The tower, begun in 1173, is part of a beautiful ecclesiastical compound that also includes Pisa's cathedral and baptistery. All three structures were built on the same soft sediment from an ancient river bed, but only the tower has subsided, probably because its 14,500 tonnes are concentrated on a narrow base measuring just 20 metres across.

Even as the first three floors were finished, they began to tilt ominously. Picture a tense meeting at the site, as builder, architect and clergy gather to inspect the now non-vertical edifice. Should they demolish it? Straighten it? Let gravity take its course? Or give full rein to their artistic Italian nature, and create something new and unique?

Why, in years to come people from all over the world might pay good money to climb it!

When the next three floors were eventually added a century later, they were made slightly higher on the tower's down side. This compensated somewhat for the tilt, but gave the tower a distinctive crooked, almost banana-like shape.

The final storey was added another century later, a full 200 years after the foundation stone was laid, and after several delays occasioned not just by the subsidence, but also adjournments for wars with neighbouring Florence and Genoa.

Since then, the tower has been toppling over gently at a rate of about one millimetre a year, and by 1838 the southern side had sunk a total of nearly three metres.

Millennium Tower

Contrast that with Glasgow's new Millennium Tower: this was closed to the public in March when the authorities discovered it had sunk a mere 100 millimetres. A major programme is now under way to jack it up. But if Pisa is anything to go by, the good burghers of Glasgow have made a mistake: it is not the tower they should be jacking up, but the admission prices.

For now that Pisa's tower is again open to the public, there is no shortage of people willing to queue up and pay €15 for the privilege of climbing 294 steps up the dizzying inner spiral staircase to the top (no elevators, no disabled access, and you are thrown first one way, then the other, as you wind your way up the tilting steps.

To protect the tower - or maybe help to stave off the day when the whole thing comes toppling down - tours are limited to 30 people and last just 25 minutes. Happily, that still leaves plenty of time to enjoy the view from the top (snow-capped Apennine peaks, rolling Tuscan plains and pretty terracotta roofs).

There have, of course, been plenty of attempts over the centuries to save the tower. And plenty of wild suggestions too - such as tying helium balloons to it, and removing the upper storeys. There are those who fear that any intervention could exacerbate the tilt, and others who believe the tower should be left to the mercy of gravity.

And at Pisa they know all about gravity. Galileo Galilei was born there, the man who reputedly dropped cannonballs from the top of the tower to prove a point about gravity - demonstrating in the process what will happen to the tower when that inexorable force eventually has its way.

Latest operation

The latest international rescue operation proceeded with extreme caution, taking years to decide on an approach - bearing in mind that any intervention must be reversible - and as many years again to do the work. First, the experts added 600 tonnes of lead weight to the tower's higher side.

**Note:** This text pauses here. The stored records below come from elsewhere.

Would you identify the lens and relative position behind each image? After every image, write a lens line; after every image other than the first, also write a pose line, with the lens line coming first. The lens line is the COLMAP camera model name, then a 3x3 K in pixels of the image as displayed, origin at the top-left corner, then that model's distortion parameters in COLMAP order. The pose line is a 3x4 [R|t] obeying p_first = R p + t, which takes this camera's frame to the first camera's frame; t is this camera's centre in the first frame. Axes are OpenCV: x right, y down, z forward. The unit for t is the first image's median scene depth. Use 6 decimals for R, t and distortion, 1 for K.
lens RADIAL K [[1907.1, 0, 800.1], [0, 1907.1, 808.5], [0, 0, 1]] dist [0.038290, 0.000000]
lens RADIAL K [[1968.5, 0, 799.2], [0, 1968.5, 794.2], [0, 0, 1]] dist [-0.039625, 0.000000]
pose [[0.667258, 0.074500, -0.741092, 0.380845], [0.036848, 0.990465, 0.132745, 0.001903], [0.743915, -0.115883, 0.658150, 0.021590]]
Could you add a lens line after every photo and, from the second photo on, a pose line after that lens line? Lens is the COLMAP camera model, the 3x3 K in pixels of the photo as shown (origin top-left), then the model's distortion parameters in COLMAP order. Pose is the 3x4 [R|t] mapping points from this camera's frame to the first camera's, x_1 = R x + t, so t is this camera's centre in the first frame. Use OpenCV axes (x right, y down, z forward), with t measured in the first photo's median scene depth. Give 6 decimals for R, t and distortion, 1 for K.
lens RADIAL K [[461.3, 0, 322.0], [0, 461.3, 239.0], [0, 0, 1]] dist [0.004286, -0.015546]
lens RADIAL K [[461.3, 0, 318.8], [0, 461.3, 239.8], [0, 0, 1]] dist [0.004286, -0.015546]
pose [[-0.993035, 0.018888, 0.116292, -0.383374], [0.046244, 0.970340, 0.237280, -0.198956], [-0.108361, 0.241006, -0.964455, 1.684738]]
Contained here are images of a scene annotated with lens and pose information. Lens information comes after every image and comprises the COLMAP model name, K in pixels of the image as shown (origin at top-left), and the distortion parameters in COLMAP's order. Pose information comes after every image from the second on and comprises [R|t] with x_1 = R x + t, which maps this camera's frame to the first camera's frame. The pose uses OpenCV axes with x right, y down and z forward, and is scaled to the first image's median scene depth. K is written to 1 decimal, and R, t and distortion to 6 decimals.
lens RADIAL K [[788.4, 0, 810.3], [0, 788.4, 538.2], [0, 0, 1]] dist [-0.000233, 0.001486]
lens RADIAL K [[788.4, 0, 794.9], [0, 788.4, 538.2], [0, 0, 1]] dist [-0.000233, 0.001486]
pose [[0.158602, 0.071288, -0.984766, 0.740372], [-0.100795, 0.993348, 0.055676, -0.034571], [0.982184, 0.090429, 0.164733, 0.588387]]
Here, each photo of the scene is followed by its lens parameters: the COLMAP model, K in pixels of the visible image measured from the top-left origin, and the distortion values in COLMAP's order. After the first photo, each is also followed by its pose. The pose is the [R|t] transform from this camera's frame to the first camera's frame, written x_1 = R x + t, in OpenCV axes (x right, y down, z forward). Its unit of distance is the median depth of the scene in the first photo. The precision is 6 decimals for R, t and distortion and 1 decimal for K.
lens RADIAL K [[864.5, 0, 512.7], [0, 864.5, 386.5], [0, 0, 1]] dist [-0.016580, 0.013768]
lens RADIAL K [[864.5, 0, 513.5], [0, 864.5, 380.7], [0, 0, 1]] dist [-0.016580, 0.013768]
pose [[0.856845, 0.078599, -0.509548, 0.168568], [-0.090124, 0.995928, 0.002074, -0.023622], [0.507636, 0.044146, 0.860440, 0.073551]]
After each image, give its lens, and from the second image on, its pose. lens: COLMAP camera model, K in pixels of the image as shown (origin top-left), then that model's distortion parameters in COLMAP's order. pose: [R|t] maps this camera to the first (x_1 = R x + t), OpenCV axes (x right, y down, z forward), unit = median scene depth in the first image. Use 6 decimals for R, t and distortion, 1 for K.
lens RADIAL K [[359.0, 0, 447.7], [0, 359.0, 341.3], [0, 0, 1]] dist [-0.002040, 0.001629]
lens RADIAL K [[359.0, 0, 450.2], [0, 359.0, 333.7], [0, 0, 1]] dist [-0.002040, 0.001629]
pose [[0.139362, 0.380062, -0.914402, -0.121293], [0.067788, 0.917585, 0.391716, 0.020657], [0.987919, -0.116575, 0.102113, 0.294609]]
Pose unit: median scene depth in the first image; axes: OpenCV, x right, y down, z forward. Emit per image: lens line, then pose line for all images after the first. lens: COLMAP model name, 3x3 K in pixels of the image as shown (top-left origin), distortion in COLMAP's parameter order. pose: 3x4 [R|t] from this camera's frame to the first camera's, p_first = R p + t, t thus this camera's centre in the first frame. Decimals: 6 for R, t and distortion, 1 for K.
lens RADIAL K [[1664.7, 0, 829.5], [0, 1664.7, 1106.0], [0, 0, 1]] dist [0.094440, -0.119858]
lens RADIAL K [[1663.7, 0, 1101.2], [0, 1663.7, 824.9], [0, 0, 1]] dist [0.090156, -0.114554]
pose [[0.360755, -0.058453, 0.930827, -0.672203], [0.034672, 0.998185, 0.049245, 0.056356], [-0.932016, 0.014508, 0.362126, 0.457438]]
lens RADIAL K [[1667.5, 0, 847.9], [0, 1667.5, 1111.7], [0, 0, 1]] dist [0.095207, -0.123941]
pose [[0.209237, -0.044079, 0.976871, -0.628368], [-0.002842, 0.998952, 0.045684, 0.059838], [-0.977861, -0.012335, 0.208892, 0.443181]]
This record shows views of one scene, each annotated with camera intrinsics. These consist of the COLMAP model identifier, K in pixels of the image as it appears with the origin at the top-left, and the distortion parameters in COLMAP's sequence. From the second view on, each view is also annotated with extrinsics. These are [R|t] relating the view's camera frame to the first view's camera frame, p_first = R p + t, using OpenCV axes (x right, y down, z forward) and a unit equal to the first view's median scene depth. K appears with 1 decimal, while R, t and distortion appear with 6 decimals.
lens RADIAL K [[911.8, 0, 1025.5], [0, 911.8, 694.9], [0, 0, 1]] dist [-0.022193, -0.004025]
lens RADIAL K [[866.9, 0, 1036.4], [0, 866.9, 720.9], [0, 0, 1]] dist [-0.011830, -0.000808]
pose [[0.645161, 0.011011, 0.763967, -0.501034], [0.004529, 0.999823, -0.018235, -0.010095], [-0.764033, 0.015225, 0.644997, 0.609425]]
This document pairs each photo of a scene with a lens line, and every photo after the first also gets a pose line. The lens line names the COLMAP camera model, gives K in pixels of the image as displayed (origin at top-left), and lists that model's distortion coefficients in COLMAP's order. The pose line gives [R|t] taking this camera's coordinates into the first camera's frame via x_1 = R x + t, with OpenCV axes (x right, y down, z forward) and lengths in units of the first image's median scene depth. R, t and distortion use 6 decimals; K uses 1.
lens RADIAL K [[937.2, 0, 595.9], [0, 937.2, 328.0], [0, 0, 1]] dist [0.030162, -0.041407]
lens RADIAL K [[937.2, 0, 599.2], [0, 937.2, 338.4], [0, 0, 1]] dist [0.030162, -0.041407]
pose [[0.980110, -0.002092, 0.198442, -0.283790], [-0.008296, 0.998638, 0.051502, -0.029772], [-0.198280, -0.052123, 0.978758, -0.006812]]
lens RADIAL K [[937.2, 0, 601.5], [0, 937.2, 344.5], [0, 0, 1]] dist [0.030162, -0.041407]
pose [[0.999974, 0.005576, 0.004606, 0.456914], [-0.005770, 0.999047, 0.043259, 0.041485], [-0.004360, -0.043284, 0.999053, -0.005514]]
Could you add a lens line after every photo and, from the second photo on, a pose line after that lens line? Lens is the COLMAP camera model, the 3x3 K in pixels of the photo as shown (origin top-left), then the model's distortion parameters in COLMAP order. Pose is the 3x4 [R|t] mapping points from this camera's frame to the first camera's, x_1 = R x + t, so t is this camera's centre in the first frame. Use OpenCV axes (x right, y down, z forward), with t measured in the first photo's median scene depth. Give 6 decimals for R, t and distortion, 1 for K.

Next, they attached steel cables to hold the tower in place.

Finally, they removed soil from under the tower's high side, using corkscrew drills, in an attempt to level the pitch. They also installed sophisticated monitoring equipment so that, if and when the tower does start to fall, there should be plenty of advance warning.

By June last year, they had successfully turned back the clock, and returned the tower to its 1838 position. And in December, on a sunny but bitterly cold Saturday, the tower reopened, and the bells rang out.

Yours truly was fortunate enough recently to be able to buy a ticket for the final tour of the day, and enjoy a glorious sunset from the top. Anyone wanting to do likewise at this time of the year, however, would be well advised to book their ticket in advance.